8 Acetyl-coA + 7 ATP + 14 NADPH + 6H+ → palmitate + 14 NADP+ + 6H2O + 7ADP + 7P¡

=== Cholesterol biosynthesis ===
Cholesterol can be made from acetyl-CoA through a multiple-step pathway known as isoprenoid pathway. Cholesterol is an essential compound because it is a precursor for sex hormones, such as progesterone. 70% of cholesterol biosynthesis occurs in the cytosol of liver cells.

==Hormonal regulation of lipid metabolism==
Lipid metabolism is tightly regulated by hormones to ensure a balance between energy storage and utilization.

- Insulin: promotes lipid synthesis, inhibiting lipid breakdown, and facilitating glucose transport and conversion into fatty acids.
- Glucagon: stimulates fatty acid oxidation and inhibits de novo fatty acid synthesis, reducing VLDL release and hepatic steatosis.
- Thyroid Hormone: promotes hepatic triglyceride synthesis, enhancing lipolysis, stimulating mitochondrial fatty acid β-oxidation, and regulating cholesterol levels through various mechanisms, including LDL receptor expression and bile acid excretion.
- Sex Hormone:
  - Estrogen: decreases triglyceride synthesis and enhances HDL cholesterol levels, potentially through promoting fatty acid oxidation and inhibiting lipogenesis.
  - Testosterone: stimulates de novo lipogenesis and fat accumulation which are then incorporated to triglycerides for energy storage.
- Adrenaline: stimulates lipolysis and inhibits lipogenesis via AMPK phosphorylation, influencing lipid turnover and accumulation in adipose tissue.

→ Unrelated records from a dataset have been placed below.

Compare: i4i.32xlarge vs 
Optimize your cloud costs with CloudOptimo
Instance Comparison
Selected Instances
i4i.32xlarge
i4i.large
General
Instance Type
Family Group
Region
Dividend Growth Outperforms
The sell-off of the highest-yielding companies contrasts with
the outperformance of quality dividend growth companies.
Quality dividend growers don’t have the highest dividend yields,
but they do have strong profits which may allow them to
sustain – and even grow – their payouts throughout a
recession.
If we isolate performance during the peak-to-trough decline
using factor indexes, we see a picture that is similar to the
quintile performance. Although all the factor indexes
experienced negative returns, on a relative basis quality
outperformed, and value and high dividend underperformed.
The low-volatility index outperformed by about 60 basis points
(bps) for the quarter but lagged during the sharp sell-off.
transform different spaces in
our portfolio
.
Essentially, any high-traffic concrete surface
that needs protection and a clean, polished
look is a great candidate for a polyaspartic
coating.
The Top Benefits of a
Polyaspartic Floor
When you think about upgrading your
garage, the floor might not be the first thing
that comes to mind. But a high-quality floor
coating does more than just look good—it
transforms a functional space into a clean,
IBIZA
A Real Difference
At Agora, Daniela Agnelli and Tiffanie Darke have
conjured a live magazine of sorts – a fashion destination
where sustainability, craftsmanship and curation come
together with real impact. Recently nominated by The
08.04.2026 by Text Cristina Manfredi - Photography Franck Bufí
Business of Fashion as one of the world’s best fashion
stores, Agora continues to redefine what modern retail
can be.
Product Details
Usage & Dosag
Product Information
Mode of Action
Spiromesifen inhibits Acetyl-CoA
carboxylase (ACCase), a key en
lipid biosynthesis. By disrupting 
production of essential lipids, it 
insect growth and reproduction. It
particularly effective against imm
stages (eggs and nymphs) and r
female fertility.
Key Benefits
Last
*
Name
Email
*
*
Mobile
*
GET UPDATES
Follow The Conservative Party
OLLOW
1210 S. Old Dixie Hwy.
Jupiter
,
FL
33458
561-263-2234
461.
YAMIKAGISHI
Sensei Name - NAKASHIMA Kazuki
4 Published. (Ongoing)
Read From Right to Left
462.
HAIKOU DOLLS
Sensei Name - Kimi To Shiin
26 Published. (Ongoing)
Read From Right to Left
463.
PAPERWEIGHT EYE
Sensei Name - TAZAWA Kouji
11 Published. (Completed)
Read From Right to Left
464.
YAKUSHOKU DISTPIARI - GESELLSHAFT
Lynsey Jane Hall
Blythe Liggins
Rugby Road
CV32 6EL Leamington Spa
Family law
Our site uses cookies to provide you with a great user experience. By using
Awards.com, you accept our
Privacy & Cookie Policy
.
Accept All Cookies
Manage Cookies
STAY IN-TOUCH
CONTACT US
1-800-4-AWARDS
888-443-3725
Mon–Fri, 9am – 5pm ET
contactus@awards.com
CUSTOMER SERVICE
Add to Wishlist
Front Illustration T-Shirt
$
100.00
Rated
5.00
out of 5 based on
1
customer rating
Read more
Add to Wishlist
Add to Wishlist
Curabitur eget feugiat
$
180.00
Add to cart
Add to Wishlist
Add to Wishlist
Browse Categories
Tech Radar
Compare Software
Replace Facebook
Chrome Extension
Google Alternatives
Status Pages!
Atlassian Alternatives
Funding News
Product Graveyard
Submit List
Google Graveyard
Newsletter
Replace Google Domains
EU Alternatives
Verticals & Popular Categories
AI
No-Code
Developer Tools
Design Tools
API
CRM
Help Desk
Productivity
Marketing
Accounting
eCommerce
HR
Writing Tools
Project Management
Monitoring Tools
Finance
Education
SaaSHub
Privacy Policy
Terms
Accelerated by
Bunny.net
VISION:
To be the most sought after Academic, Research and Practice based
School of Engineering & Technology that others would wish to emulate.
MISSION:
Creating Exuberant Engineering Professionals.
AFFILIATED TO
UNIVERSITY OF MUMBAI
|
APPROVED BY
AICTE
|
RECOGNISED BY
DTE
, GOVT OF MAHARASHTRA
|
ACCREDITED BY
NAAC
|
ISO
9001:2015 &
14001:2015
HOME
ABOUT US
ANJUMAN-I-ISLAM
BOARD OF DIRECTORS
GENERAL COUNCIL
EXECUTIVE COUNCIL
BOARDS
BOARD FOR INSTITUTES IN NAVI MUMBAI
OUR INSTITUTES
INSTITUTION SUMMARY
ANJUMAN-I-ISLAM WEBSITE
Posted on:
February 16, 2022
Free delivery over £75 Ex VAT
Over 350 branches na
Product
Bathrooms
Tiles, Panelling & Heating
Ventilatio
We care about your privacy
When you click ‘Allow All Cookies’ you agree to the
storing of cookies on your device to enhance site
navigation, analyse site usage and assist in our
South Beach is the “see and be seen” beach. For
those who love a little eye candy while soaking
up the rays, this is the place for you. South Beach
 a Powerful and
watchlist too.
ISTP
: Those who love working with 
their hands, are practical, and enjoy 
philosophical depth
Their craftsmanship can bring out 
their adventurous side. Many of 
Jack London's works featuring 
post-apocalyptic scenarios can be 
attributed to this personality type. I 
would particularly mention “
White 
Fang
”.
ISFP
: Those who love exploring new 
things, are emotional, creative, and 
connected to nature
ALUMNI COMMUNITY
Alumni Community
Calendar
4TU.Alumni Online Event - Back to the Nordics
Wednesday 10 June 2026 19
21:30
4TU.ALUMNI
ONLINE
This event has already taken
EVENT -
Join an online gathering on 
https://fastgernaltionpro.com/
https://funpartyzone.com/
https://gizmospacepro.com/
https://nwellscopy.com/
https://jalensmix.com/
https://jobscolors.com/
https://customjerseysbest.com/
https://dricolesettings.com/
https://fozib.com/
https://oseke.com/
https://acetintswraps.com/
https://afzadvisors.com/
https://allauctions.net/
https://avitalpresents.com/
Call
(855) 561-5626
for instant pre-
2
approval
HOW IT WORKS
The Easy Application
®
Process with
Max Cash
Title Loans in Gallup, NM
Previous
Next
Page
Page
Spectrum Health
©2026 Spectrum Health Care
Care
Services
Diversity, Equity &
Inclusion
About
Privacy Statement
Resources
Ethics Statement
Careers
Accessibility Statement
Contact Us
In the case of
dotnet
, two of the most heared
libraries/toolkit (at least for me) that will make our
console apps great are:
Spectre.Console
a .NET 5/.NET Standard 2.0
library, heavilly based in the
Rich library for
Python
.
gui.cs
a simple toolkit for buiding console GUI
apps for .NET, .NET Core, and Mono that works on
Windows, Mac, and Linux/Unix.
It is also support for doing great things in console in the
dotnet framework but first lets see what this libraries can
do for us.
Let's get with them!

== Lipid metabolism disorders ==
Lipid metabolism disorders (including inborn errors of lipid metabolism) are illnesses that disrupt normal processes in breaking down or synthesizing fats (or fat-like substances). Lipid metabolism disorders are associated with an increase in the concentrations of plasma lipids in the blood such as LDL cholesterol, VLDL, and triglycerides, which most commonly leads to cardiovascular diseases. Often these disorders are hereditary. Gaucher's disease (types I, II, and III), Niemann–Pick disease, Tay–Sachs disease, and Fabry's disease are all disorders of lipid metabolism. Rarer disorders of lipid metabolism include sitosterolemia, Wolman's disease, Refsum's disease, and cerebrotendinous xanthomatosis.

== Types of lipids ==
The types of lipids involved in lipid metabolism include:
- Membrane lipids:
  - Phospholipids: Phospholipids are a major component of the lipid bilayer of the cell membrane and are found in many parts of the body.
  - Sphingolipids: Sphingolipids are mostly found in the cell membrane of neural tissue.
  - Glycolipids: The main role of glycolipids is to maintain lipid bilayer stability and facilitate cell recognition.
  - Glycerophospholipids: Neural tissue (including the brain) contains high amounts of glycerophospholipids.
- Other types of lipids:
  - Cholesterol: Cholesterol is the main precursor for different hormones in our body such as progesterone and testosterone. The main function of cholesterol is controlling the cell membrane fluidity.
  - Steroid – see also steroidogenesis: Steroids are one of the important cell signaling molecules.
  - Triacylglycerols (fats) – see also lipolysis and lipogenesis: Triacylglycerols are the major form of energy storage in human body.
  - Fatty acids – see also fatty acid metabolism: Fatty acids are one of the precursors used for lipid membrane and cholesterol biosynthesis. They are also used for energy.
  - Bile salts: Bile salts are secreted from liver and they facilitate lipid digestion in the small intestine.
  - Eicosanoids: Eicosanoids are made from fatty acids in the body and they are used for cell signaling.
  - Ketone bodies: Ketone bodies are made from fatty acids in the liver. Their function is to produce energy during periods of starvation or low food intake.